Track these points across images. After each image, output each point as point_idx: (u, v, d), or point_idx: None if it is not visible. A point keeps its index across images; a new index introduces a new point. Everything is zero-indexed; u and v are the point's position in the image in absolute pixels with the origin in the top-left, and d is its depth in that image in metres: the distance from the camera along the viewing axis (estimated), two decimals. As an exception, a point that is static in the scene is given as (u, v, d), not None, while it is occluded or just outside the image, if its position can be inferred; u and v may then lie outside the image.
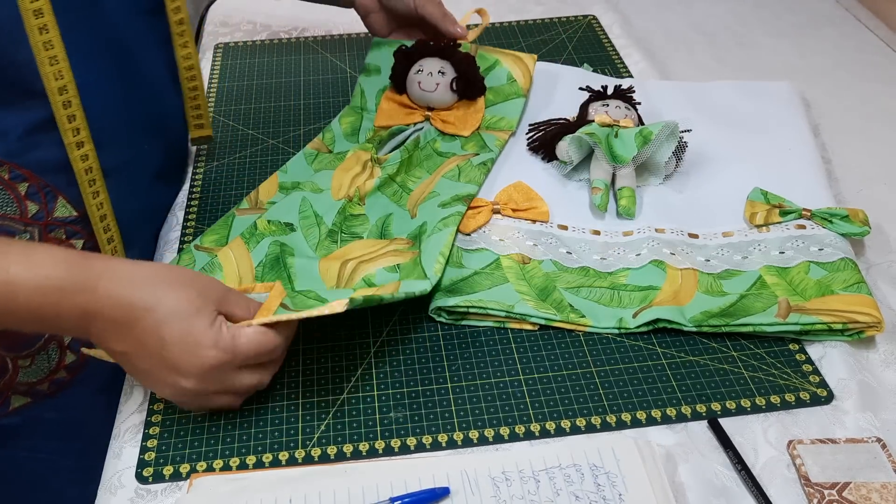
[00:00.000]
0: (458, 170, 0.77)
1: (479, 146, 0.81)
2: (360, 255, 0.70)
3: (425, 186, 0.76)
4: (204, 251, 0.70)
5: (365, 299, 0.57)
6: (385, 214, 0.74)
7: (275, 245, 0.70)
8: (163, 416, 0.59)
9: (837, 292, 0.64)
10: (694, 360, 0.62)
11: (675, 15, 1.08)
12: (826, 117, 0.87)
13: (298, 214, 0.73)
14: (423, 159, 0.80)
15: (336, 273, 0.68)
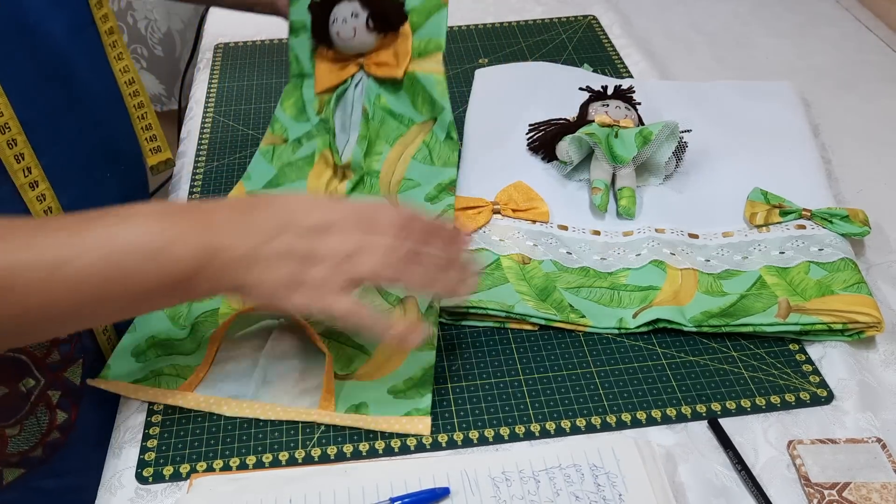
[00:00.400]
0: (427, 149, 0.77)
1: (425, 100, 0.78)
2: None
3: (393, 165, 0.76)
4: None
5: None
6: None
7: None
8: (163, 416, 0.59)
9: (837, 292, 0.64)
10: (694, 361, 0.62)
11: (675, 15, 1.08)
12: (826, 117, 0.87)
13: None
14: (378, 128, 0.79)
15: None
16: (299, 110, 0.83)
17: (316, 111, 0.81)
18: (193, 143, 0.86)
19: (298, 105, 0.83)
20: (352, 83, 0.81)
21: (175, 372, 0.61)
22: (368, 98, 0.80)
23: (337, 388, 0.59)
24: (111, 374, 0.61)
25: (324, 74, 0.81)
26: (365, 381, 0.60)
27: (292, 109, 0.83)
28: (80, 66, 0.64)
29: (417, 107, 0.79)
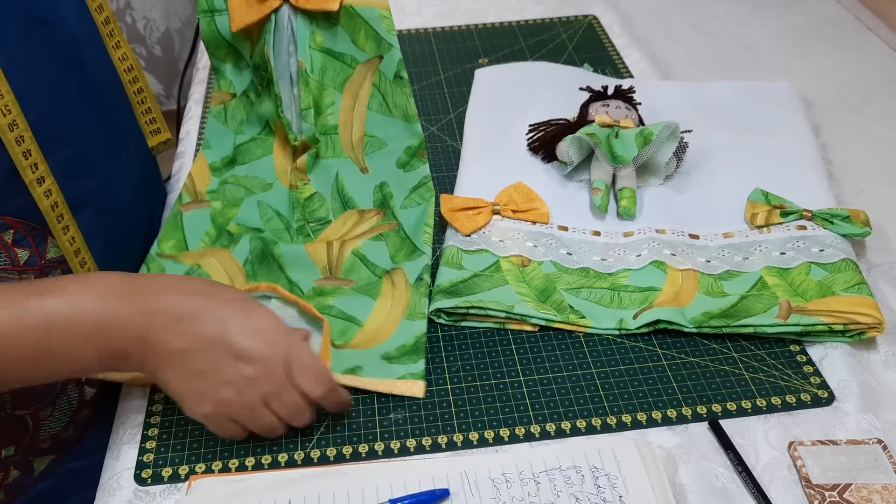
# # #
With the pictures left out, output exactly the lines from the one with "13: (298, 214, 0.73)" through the end of the listing above, both ends included.

Task result
13: (298, 214, 0.73)
14: (423, 159, 0.80)
15: (336, 273, 0.68)
[00:00.400]
0: (427, 149, 0.77)
1: (425, 100, 0.78)
2: None
3: (393, 165, 0.76)
4: None
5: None
6: None
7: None
8: (163, 416, 0.59)
9: (837, 292, 0.64)
10: (694, 361, 0.62)
11: (675, 15, 1.08)
12: (826, 117, 0.87)
13: None
14: (378, 128, 0.79)
15: None
16: (299, 110, 0.83)
17: (316, 111, 0.81)
18: (193, 143, 0.86)
19: (298, 105, 0.83)
20: (352, 83, 0.81)
21: (175, 372, 0.61)
22: (368, 98, 0.80)
23: (337, 388, 0.59)
24: (111, 374, 0.61)
25: (324, 74, 0.81)
26: (365, 381, 0.60)
27: (292, 109, 0.83)
28: (80, 66, 0.64)
29: (417, 107, 0.79)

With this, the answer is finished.